The uncertainties swirling around the phenomenon make it difficult for scientists to nail down a cause. The theory that has the broadest support holds that early puberty is somehow tied up with a much more familiar phenomenon: weight gain. America is in the midst of an epidemic of overweight and obese kids: between the last 70s and early 90s, the percentage of children ages 6 to 11 who were overweight nearly doubled, from 6.5% to 11.4%. We've known for a long time that very overweight girls tend to mature earlier and very thin girls, such as anorexics, tend to mature later than normal. We also know that fat cells produce leptin, which is necessary for the progression of puberty. Overweight girls have more insulin circulating in their blood. Those higher levels appear to stimulate the production of sex hormones from the ovary and the adrenal gland.

There are those who believe the sexualized messages bombarding kids from all sides could be triggering changes in the brain that are jump-starting development. MTV, they say, is absolutely one of the factors in early puberty. But, whatever the cause, doctors say early development has become too widespread to be treated as a medical aberration. In the past girls who developed breasts before age 8 were given hormone therapy to slow things down. But others argue that most girls between 6 and 8 who develop breasts or pubic hair should be reclassified as normal and left untreated. Three-four- and five-year-old girls should still be managed aggressively, but there are far fewer of these.

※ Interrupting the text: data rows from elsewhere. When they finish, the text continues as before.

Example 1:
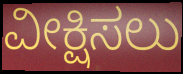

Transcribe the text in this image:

ವೀಕ್ಷಿಸಲು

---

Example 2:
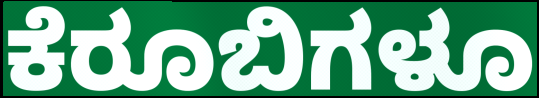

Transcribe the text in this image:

ಕೆರೂಬಿಗಳೂ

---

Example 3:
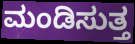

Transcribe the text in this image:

ಮಂಡಿಸುತ್ತ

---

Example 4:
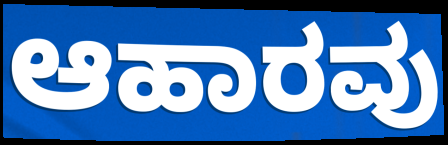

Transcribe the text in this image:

ಆಹಾರವು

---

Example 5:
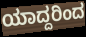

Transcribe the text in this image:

ಯಾದ್ದರಿಂದ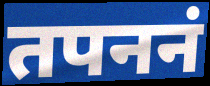
तपननंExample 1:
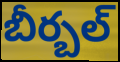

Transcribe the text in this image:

బీర్బల్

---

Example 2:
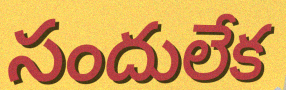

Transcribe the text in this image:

సందులేక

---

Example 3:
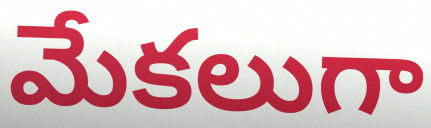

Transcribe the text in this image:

మేకలుగా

The physical dangers of sexual harassment and sexually transmitted diseases, and, for those who start menstruating early as well, pregnancy - are only the most obvious fallout of premature development. Academic pressure, drugs and alcohol in the schools, peer pressure and sexually explicit media (especially women's magazines) are all conspiring to foreshorten childhood, with consequences that are still not well understood. One result of these influences is that girls are wearing highly sexualized adult clothing in middle school and below, even when they don't have adult bodies.

What can parents do?  Talk with your kids (boys, too, since very little has been studied about their development during this time.) Explain to those girls who are developing or have their period at 9, just say this does not mean you're a woman; it means you're a nine-year-old having a period and we are going to proceed accordingly. Most important, agree virtually all the experts, is that parents keep communicating with their daughters. It doesn't matter what you tell them. Just get the dialogue going because when they hit puberty, they'll have questions and they will ask you if they feel comfortable.

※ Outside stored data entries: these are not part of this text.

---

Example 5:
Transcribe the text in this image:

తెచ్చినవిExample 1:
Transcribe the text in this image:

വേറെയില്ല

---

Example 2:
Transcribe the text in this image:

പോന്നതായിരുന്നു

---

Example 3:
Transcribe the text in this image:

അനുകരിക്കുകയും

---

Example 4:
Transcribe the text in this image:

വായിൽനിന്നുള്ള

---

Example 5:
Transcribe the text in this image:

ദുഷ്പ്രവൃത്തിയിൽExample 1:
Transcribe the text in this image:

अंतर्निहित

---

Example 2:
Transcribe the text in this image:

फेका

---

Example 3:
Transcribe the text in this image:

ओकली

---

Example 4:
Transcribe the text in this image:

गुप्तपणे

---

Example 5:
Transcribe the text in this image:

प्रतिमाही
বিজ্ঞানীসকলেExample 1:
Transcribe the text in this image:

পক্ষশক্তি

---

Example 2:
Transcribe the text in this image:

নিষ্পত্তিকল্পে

Boys may continue to taunt girls in middle school when the young males' raging hormones really start to kick in. By then, many boys may despair of ever catching up with their more physically and socially advanced female peers. And their insecurity may be heightened by the fact that some girls have already begun to look forward to high school and the change to meet "real boys" - as opposed to those gawky dweebs in the next seats. Experts say adults can help allay boyish fears by explaining that girls naturally mature faster,. Boys have to be made to feel OK about their development and their bodies. They shouldn't be shamed for being immature. If people come to believe that boys will never grow up, that prophecy will be fulfilled.